FFWD REW

Voracious seal not cutesy-poo

Re: “Seal hunt methods continue to draw fire” by Tamara Goertz Viewpoint April 10-16 2008.

It’s Walt Disney’s fault. That chain-smoking Nazi sympathizer made a fortune giving every creature great and small a spunky personality and a cutesy-poo voice to go with it. And so when a voracious predator like the harp seal comes along with eyes a Hollywood press agent would die for all the protesters come out of the woodwork lattes in one hand ban-the-seal-hunt signs in the other.

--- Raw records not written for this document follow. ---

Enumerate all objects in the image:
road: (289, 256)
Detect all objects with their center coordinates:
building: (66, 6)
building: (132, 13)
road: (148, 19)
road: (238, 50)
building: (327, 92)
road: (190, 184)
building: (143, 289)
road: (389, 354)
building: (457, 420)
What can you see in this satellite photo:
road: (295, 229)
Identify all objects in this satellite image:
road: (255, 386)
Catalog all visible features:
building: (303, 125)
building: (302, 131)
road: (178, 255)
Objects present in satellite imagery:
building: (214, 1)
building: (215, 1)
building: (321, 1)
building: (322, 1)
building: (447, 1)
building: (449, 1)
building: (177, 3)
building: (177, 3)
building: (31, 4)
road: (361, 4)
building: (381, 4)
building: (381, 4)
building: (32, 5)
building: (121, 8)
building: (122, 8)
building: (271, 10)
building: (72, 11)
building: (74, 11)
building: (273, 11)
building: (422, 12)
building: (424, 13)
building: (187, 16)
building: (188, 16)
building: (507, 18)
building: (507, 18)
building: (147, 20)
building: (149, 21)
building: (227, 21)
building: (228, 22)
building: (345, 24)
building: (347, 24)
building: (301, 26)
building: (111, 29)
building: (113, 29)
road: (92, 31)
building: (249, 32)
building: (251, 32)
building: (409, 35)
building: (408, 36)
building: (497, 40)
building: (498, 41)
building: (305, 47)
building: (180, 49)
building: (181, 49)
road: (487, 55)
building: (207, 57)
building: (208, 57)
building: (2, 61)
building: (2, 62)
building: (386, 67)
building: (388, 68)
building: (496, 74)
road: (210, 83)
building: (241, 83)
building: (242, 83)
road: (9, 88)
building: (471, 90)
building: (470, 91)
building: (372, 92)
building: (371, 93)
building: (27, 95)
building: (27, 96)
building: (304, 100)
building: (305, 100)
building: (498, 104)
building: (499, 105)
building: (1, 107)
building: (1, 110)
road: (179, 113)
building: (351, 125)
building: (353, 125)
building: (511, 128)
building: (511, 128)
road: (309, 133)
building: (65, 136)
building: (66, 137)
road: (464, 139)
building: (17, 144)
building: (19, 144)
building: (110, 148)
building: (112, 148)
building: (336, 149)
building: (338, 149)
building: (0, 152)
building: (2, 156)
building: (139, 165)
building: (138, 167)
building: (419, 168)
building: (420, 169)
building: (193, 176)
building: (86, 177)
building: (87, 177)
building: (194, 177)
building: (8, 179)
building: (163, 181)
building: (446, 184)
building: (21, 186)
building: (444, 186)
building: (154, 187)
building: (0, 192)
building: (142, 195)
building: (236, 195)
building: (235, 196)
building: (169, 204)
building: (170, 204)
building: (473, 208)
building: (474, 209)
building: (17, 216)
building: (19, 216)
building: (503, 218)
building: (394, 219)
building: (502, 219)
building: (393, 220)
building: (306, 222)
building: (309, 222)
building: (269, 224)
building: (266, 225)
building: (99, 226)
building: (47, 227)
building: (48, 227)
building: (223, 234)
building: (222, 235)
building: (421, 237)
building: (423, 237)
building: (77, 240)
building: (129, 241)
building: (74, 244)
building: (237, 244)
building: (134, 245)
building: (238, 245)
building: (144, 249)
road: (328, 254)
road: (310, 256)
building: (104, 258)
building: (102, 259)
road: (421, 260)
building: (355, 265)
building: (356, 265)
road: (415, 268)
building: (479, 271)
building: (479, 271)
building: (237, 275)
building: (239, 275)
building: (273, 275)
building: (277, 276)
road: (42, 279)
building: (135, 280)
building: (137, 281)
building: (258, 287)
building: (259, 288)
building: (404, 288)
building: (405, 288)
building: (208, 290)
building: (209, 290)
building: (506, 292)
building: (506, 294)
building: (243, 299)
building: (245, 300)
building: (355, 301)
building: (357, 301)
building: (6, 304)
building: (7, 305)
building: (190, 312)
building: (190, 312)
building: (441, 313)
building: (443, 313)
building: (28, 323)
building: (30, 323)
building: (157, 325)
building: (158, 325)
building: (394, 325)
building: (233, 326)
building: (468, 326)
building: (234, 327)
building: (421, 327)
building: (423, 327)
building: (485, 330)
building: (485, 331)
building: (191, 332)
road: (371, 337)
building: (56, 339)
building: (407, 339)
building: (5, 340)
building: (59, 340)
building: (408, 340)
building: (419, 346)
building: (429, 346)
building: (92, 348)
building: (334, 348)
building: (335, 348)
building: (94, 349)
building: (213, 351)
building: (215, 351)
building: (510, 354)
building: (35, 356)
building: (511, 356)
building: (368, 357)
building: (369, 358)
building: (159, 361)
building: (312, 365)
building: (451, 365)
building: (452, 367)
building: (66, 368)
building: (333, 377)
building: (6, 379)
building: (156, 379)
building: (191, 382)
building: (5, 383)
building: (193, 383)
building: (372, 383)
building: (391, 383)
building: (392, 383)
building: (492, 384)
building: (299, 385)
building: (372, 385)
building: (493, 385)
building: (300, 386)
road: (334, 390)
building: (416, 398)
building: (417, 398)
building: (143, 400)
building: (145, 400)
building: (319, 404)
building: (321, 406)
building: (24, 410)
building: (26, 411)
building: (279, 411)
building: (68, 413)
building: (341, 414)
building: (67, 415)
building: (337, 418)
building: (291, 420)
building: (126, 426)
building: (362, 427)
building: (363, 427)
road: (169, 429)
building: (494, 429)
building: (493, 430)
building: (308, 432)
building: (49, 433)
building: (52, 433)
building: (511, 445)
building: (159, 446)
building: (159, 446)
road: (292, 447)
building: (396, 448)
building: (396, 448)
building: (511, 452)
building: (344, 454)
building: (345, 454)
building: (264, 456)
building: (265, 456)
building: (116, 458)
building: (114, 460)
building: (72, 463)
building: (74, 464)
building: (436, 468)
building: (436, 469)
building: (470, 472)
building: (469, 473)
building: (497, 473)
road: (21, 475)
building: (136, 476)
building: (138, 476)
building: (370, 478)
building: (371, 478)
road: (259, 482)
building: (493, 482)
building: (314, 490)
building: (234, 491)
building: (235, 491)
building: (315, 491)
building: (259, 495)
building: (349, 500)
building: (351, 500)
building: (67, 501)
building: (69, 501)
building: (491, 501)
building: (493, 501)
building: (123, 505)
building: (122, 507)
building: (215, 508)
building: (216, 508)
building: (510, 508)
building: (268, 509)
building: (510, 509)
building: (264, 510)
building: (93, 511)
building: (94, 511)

According to Wikipedia the harp seal is an ocean-going predator that can grow up to 180 kilograms and can live up to 30 years. It has an extremely low risk of becoming endangered. Its main predators are polar bears killer whales sharks the occasional walrus and man. Based on numbers from the year 2000 the East Coast harp seal ate 800000 metric tonnes of cod. Gee where did the fisheries go? If the hunt was cancelled double that number. Oh and let’s not forget that seal fecal matter when found in great amounts in the ocean is a leading cause of worms in codfish rendering them unmarketable.

What to do? Tell Newfoundlanders to take up macramé? Jig for squid? (Oh yes harp seals eat those too in alarming numbers.) And as far as there being no market for seal meat? Check the web. There are recipes so I assume the sealers feed their families with the meat. By the way have you ever been to the East Coast? You’ll meet some amazing folks. For the record I am not from the Maritimes.

My point is don’t judge a book by its cover. Nature has balances. Unchecked the seal population will continue to deplete a major world food source — the cod from the Grand Banks — and also wise up to your Uncle Walt.